Ingrid Bergman: The Secret Letter That Changed Her Life
June 22 2024, Published 5:00 a.m. ET
Ingrid Bergman, one of the most iconic actresses of the golden age of Hollywood, wrote one letter in 1947 that changed her life — and the history of cinema — forever, RadarOnline.com has learned.
At 12, Ingrid Bergman already knew what she wanted to be when she grew up. “Her diary starts, ‘I’m very glad my dad gave me this diary because I can keep a daily note — record of when I will become a very famous actress,’” her daughter Isabella Rossellini told Closer.
A dreamy child who lost her parents at a young age, Ingrid earned a scholarship to the same Swedish drama school that Greta Garbo attended. By the 1940s, she’d become one of Hollywood’s most popular stars, with roles in films like Gaslight (which won Ingrid her first Oscar), The Bells of St. Mary’s, Joan of Arc, Anastasia, Spellbound, and, of course, Casablanca.
Despite her success, Ingrid grew bored of the roles she was offered by the big studios. “I’m not knocking Hollywood, because I had a very good time,” said Ingrid. “I wanted to do something different.”
After watching a film by Italian director Roberto Rossellini, Ingrid wrote him a letter offering to work with him. “I sent it to Minerva Film, and Minerva Film burned down,” recalled Ingrid. “If my letter had been burned, I would never have gone to Italy…. It’s strange how easily the letter could have disappeared, but it didn’t. He got the letter.”
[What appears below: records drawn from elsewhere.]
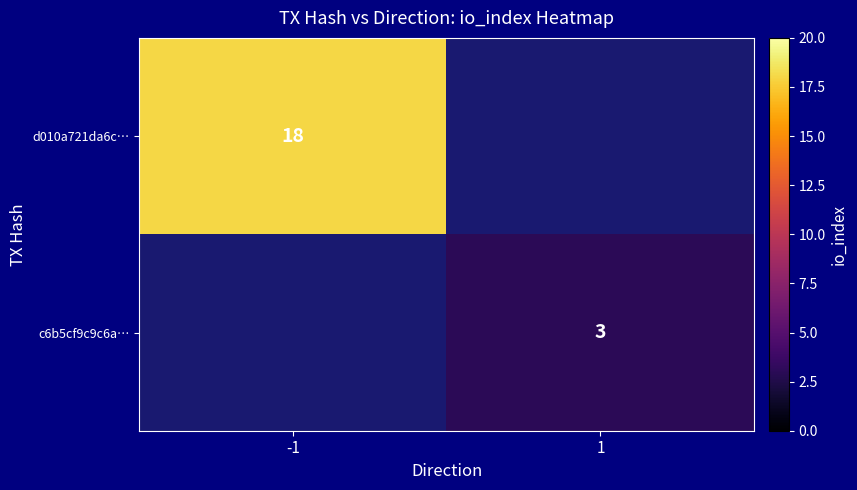

What is the smallest value displayed?

3.0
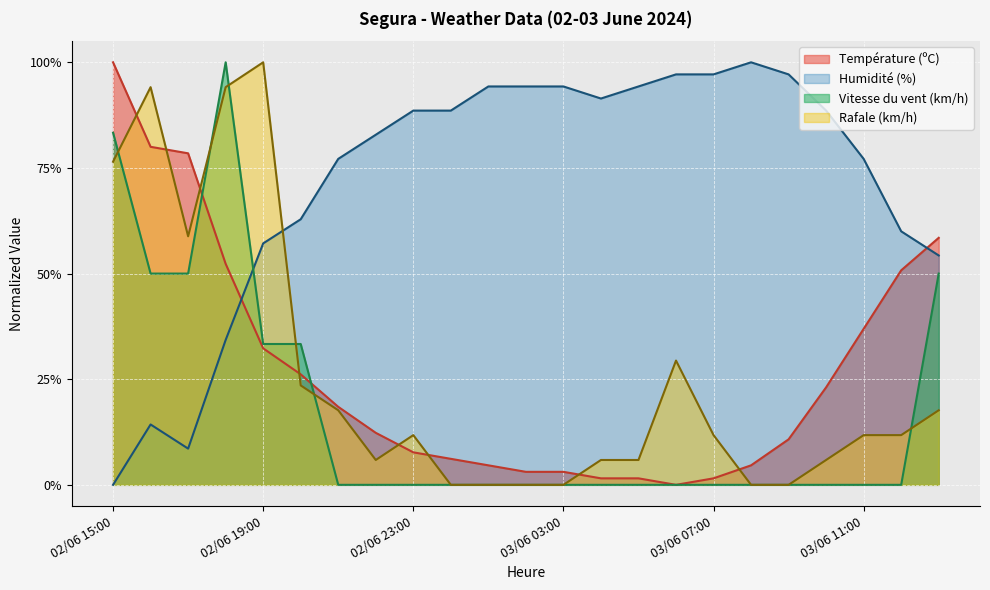

Does the chart display data point markers on the line(s)?

No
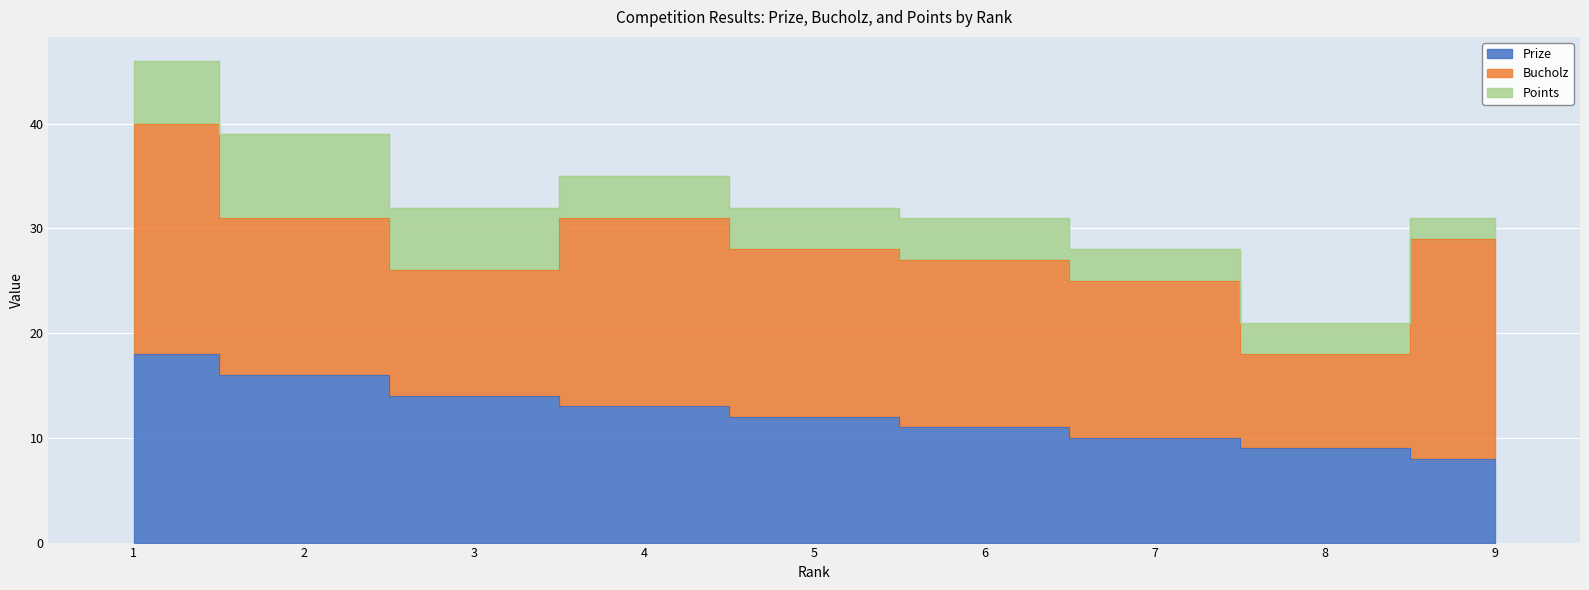

What is the difference between the Bucholz values at 1 and 4?

4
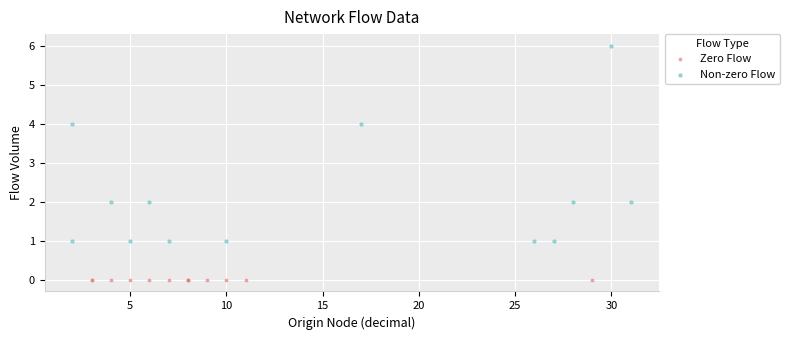

What are all the series names shown in the legend?

Zero Flow, Non-zero Flow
On the set of their first movie together, Stromboli, Ingrid and the director fell in love. The news that she was pregnant with Rossellini’s child turned Ingrid, who was still married to her first husband, Petter Lindstrom, into a pariah overnight. On the U.S. Senate floor, she was called “a horrible example of womanhood and a powerful influence for evil.”
Her daughter Pia Lindstrom, then 12, would become the center of a custody battle between Ingrid and her estranged husband, and not see her mother again for several years. “She felt guilty toward Pia,” said Isabella, one of Ingrid’s three children with Rossellini, whom she wed in 1950. “She was wounded in a very deep way, and she was very confused about how to handle it.”
Though it began with great passion, her union with Rossellini would not last. “Personality-wise, they were so incredibly different,” said daughter Ingrid Rossellini, Isabella’s twin sister. “Mama was so down-to-earth, and Father was such a dreamer.” But the exes would always remain friendly.
Never miss a story — sign up for the RadarOnline.com newsletter to get your daily dose of dope. Daily. Breaking. Celebrity news. All free.
In 1956, Ingrid’s film Elena and Her Men earned glowing reviews, signaling a softening in public opinion about the scandal. “I think she paid her penance,” said Pia. “She had been sent away, done her time, and morals and mores had changed.”
The following year, Cary Grant accepted Ingrid’s Oscar for Anastasia on her behalf. She made her first public appearance at the awards two years later and was welcomed with a standing ovation. Ingrid, who never came back to live in America, said she had “no bitterness” about the painful chapter of her life, and her children were unscathed by the scandal. “They’re the new generation,” she said. “They think it’s all nonsense!”